** Opening TEXT block **

SINGAPORE - My friend, a foreigner, bought an iPhone at an offer price of $850 at a retailer in People's Park Complex.
After payment, he was issued two invoices - a cash invoice with handwritten terms and conditions offering either a two- or three-year warranty contract at $1,917.60 and $2,156.40 respectively; and a sales invoice stating that my friend had to fulfil the terms and conditions, failing which he would have to buy the phone at the original price of $1,388.
My friend refused to sign the sales invoice and immediately demanded a refund, which was rejected.
He called the police, who advised him to lodge a complaint with the Small Claims Tribunals, which he did.
On the day of the hearing, the retailer did not turn up and my friend was granted a money order to collect a refund from the retailer. Up to now, however, he has not received payment.
Incidentally, while my friend and the retailer were having their dispute, he saw two other shoppers having similar rows with two different retailers and they, too, called the police.
It seems there are a few retailers in the same complex using similar sales tactics - offering mobile gadgets at low prices to entice unsuspecting customers, then forcing them to enter into unwanted contracts after they have made payment.
The retailer knew the money order was not enforceable unless my friend pursued the claim via a civil proceeding, which most victims probably would wish to avoid due to the trouble and cost involved.

** Closing TEXT block **

_USING THE INFORMATION:_
1: In the letter about the iPhone purchase, what price would the friend have to pay for the phone if he failed to fulfil the terms and conditions?
2: From the letter about the iPhone purchase, extract the part that opens with the words containing "He called the" and closes with "not received payment.".
3: Decide whether each statement agrees with the letter about the iPhone purchase. Answer yes or no, and quote the deciding words.
(a) The friend signed the sales invoice.
(b) The retailer attended the hearing.
(c) The police advised the friend to lodge a complaint with the Small Claims Tribunals.
The records aren't needed for anything here.

** Opening SUPPLIED ENTRIES block **

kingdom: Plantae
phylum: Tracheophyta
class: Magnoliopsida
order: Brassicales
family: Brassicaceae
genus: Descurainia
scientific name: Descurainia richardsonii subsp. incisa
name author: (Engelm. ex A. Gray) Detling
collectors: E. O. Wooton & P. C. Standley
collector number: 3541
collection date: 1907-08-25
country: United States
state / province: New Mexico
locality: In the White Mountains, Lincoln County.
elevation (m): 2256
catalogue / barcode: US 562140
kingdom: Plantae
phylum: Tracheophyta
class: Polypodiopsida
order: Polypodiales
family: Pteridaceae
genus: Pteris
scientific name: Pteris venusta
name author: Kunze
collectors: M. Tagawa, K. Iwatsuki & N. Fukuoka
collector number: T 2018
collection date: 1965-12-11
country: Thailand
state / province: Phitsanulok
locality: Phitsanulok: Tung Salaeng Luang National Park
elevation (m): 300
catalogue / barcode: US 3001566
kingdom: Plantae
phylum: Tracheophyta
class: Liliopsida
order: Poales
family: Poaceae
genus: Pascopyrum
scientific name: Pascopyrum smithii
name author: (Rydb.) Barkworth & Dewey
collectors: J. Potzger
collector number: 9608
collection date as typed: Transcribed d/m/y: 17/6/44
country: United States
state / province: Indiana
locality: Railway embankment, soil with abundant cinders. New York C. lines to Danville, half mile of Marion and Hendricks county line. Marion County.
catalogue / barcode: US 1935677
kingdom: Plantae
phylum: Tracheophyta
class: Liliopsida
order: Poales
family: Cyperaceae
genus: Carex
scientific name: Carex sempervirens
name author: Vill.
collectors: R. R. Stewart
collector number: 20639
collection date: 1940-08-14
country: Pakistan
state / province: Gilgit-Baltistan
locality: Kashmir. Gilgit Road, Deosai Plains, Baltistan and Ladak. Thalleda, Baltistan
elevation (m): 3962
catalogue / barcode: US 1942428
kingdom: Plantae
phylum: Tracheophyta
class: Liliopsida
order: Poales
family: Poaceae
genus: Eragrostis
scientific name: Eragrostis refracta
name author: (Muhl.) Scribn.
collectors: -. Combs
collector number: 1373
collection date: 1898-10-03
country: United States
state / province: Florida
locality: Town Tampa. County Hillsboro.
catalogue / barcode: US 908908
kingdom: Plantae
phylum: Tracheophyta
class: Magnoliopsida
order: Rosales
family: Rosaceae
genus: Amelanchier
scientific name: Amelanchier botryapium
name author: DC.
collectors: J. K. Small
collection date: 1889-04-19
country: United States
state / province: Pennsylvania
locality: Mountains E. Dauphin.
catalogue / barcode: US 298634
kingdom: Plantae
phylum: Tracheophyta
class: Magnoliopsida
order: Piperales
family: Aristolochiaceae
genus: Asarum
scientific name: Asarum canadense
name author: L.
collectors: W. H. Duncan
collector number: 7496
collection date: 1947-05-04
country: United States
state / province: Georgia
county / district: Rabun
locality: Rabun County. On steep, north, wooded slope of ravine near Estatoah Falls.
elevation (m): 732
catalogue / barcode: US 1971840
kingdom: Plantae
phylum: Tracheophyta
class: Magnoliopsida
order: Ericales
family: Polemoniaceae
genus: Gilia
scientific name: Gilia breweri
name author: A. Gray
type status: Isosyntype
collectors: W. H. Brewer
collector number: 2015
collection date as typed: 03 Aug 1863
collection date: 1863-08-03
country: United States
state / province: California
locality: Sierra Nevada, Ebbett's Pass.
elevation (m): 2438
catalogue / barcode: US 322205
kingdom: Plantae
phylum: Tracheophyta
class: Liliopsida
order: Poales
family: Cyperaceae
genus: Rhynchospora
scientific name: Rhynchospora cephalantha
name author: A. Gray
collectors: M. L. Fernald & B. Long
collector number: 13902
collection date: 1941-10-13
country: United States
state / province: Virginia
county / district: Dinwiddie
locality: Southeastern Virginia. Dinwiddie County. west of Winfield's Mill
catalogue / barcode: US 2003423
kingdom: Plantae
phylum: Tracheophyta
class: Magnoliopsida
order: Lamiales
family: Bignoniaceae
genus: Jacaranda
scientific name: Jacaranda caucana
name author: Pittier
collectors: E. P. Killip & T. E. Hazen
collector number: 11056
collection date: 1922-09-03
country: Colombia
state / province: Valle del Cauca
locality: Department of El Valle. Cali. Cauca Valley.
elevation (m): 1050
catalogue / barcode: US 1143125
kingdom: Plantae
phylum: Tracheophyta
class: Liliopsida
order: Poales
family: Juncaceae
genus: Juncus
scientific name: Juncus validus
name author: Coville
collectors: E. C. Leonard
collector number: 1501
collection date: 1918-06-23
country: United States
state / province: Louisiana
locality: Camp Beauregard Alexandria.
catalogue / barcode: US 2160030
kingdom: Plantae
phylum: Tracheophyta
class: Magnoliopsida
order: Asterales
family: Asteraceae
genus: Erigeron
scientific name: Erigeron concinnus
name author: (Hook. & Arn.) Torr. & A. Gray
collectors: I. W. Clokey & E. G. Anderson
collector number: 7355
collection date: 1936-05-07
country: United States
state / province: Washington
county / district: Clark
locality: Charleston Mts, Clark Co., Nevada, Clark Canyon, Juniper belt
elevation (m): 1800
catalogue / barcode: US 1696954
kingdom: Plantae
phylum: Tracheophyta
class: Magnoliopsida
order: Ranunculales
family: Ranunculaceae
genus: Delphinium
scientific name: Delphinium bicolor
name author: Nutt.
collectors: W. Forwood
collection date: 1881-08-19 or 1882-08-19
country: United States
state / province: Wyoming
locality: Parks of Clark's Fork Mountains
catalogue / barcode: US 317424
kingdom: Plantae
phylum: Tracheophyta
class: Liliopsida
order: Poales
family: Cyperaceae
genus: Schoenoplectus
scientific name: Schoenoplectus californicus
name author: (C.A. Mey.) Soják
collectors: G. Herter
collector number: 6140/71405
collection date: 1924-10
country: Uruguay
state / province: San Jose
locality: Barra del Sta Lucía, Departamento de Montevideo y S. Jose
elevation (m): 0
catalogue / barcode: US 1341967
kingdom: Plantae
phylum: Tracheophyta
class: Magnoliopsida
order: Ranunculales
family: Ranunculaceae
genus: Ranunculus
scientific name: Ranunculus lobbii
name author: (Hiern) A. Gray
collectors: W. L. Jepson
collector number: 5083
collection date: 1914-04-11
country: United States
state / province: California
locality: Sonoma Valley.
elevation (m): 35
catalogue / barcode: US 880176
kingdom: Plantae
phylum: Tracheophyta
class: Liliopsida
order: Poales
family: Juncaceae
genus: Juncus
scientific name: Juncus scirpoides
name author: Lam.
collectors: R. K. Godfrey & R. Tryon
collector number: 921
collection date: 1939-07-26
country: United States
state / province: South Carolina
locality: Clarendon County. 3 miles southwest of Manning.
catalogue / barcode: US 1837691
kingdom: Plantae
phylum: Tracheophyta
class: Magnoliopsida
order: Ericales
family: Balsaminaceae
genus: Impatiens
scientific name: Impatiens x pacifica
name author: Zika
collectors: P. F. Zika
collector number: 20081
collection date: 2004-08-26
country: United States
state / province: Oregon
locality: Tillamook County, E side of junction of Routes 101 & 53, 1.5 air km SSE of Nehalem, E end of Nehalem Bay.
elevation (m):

** Closing SUPPLIED ENTRIES block **

_RESPONSES:_
1: He would have to pay the original price of $1,388.

2:
He called the police, who advised him to lodge a complaint with the Small Claims Tribunals, which he did.
On the day of the hearing, the retailer did not turn up and my friend was granted a money order to collect a refund from the retailer. Up to now, however, he has not received payment.

3:
(a) No: "My friend refused to sign the sales invoice"
(b) No: "the retailer did not turn up"
(c) Yes: "who advised him to lodge a complaint with the Small Claims Tribunals"